Integrated reporting is one of the sought-after tools that helps a company design and change its base structure according to its desired future goals. It has replaced traditional sustainability reporting. The framework of integrated reporting was first launched in 2013 by International Integrated Reporting Council (IIRC).
Shortly after it was launched, the integrated reporting framework gained immense popularity and is been rapidly adopted by many small as well as big ventures. It can foresee the future goal according to the company's strategies, incentives, performance, as well as potential risks. Individuals who are keen to know more about integrated reporting should commence a career in Financial Analysis to incorporate more knowledge and skills.
Let's dive in to learn more about integrated reporting!
What is Integrated Reporting?
Integrated reporting is a framework that collects information on a company’s performance, governance, management, sustainability, and plans that shows the external contexts under which it usually works. The main external contexts are the social and commercial environments. This helps a company to create value for the stakeholders that can either be long-term or short-term which helps the stakeholders to understand the past and the present performance of a company. It also predicts the future performance of the same company.
This value is extracted by analysing the financial as well as non-financial information of the company. These pieces of information can consist of both past and present information. Integrated reporting is based on the foundation of integrated thinking this is why it can communicate the co-creation of planning and objectives. This foundation allows integrated reporting to trace the sources that assisted in the development of long-term as well as short-term values for the stakeholders and investors.
The final result of integrated reporting is a single integrated report. This report will guide a company with its requirements and will assist it to incorporate those requirements within itself.
Advantages of Integrated Reporting
Companies are rapidly adopting integrated reporting as it has several advantages and benefits. These advantages have been elucidated below:
- Integrated reporting induces an integrated thought process throughout the organisation.
- Integrated reporting allows a company to visualise and unify its business strategy to its business model.
- As an outcome, integrated reporting provides a single report that is easier to comprehend and examine.
- Integrated reporting is extremely famous among stakeholders as it is well known for creating value for them by examining the financial as well as non-financial factors.
- Integrated reporting can easily foresee future dangers and upcoming opportunities for a company.
- Integrated reporting also can link the venture to non-financial factors and performance.
- Integrated reporting allows the employee to comprehend more about the business.
- Lastly, integrated reporting enhances the procedure of decision-making.
Why does a Company need an Integrated Reporting Framework?
Integrated reporting is considered an important tool by companies as it can easily predict the future performance of a company by simply understanding and studying the relationship between several factors. The two most important factors that it takes into consideration are financial factors and non-financial factors. These factors also assist the framework to find out the substantial value of that company in the long run.

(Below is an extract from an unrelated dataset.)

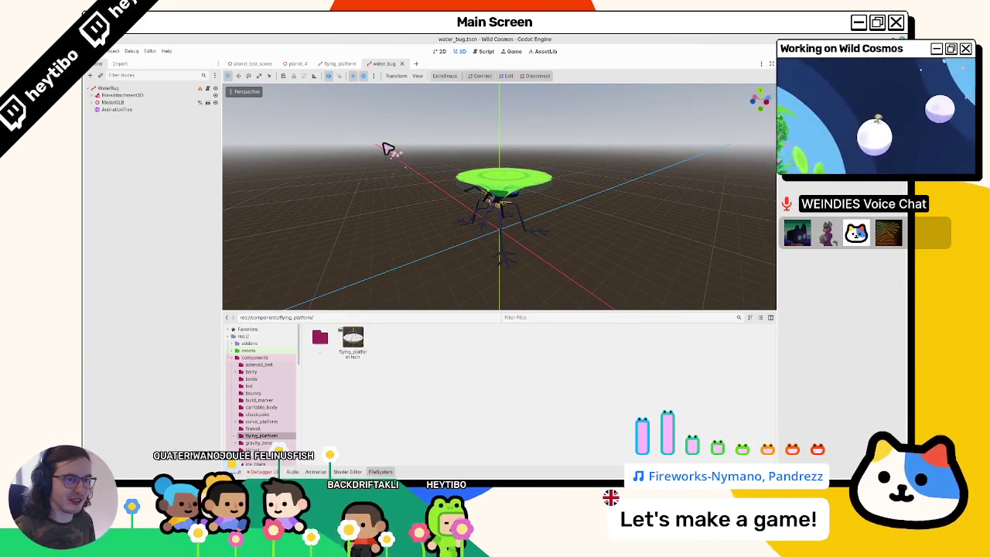
left_click(333, 63)
left_click(385, 63)
left_click(401, 64)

Two of the most essential business aspects are continuous development along with economic stability. These two are promoted by integrated reporting by simply interconnecting them with daily reporting, investment strategies, as well as business behaviour. After integrated reporting took over the market, the small as well as companies understood that they have to shift their focus from financial capital to value creation.
Stakeholders these days are most keen to know about the value generated by a company under external factors. The external factors that assist in determining value creation are the social factor, environmental factor, and economic factor.

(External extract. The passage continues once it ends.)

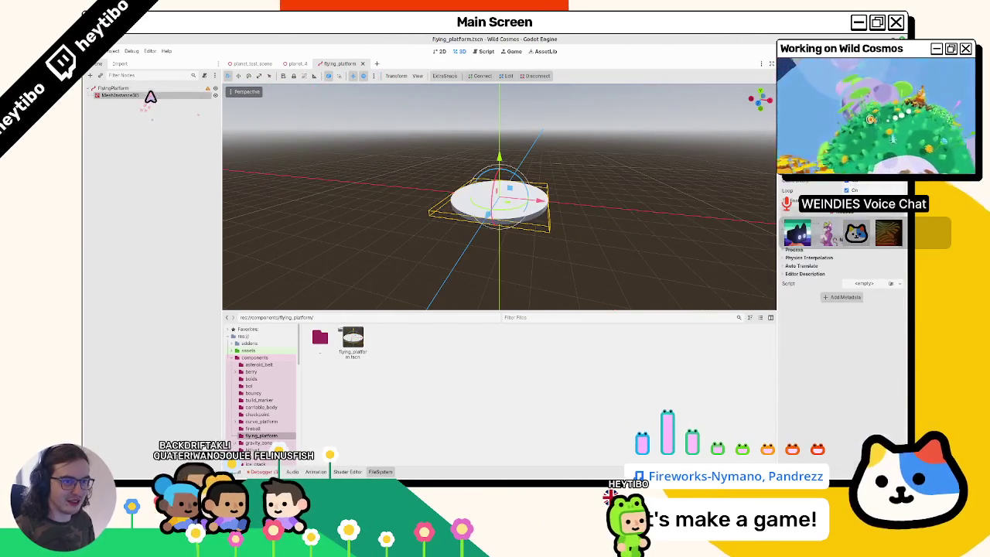
key("ctrl+a")
key("BackSpace")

International Integrated Reporting Framework
The international framework is a guideline that assists organisations to create an efficient system of guiding principles that helps structure and govern integrated reports. It also helps companies to plan their future-oriented strategies. Additionally, the international framework helps the management to strategically deal with these risks and enhance the business model.
International reports are prepared to keep in mind the following parameters:
- Good governance.
- Better allocation of resources.
- Enhancing business performance.
- Better outlook.
- The right mode of preparation and presentation of reports.
Integrated Reporting Governance and its Four Pillars
Integrated reporting and governance are closely interconnected. Efficient communication can not be established for the stakeholders by integrated reporting if there is no governance. Four main pillars of governance have been discussed down:
The first pillar of governance is responsibility. It assists an organisation to distinguish the responsibilities and jobs among the employees. It also supervises the work of each employee and tracks the value they have created for the organisation.
The second pillar of governance is translucency or transparency. It took after the translucency of the various reporting done by the company. These reports include both external and internal reports.
The third pillar of governance is integrity. It determines how good a decision a company takes and the business culture it follows.
The last and fourth pillar of governance is stewardship. This makes sure that a company creates a sustainable plan that they can achieve in the long run.
Stewardship assists a company to boost its employment, manufacturing, social as well as financial relationship.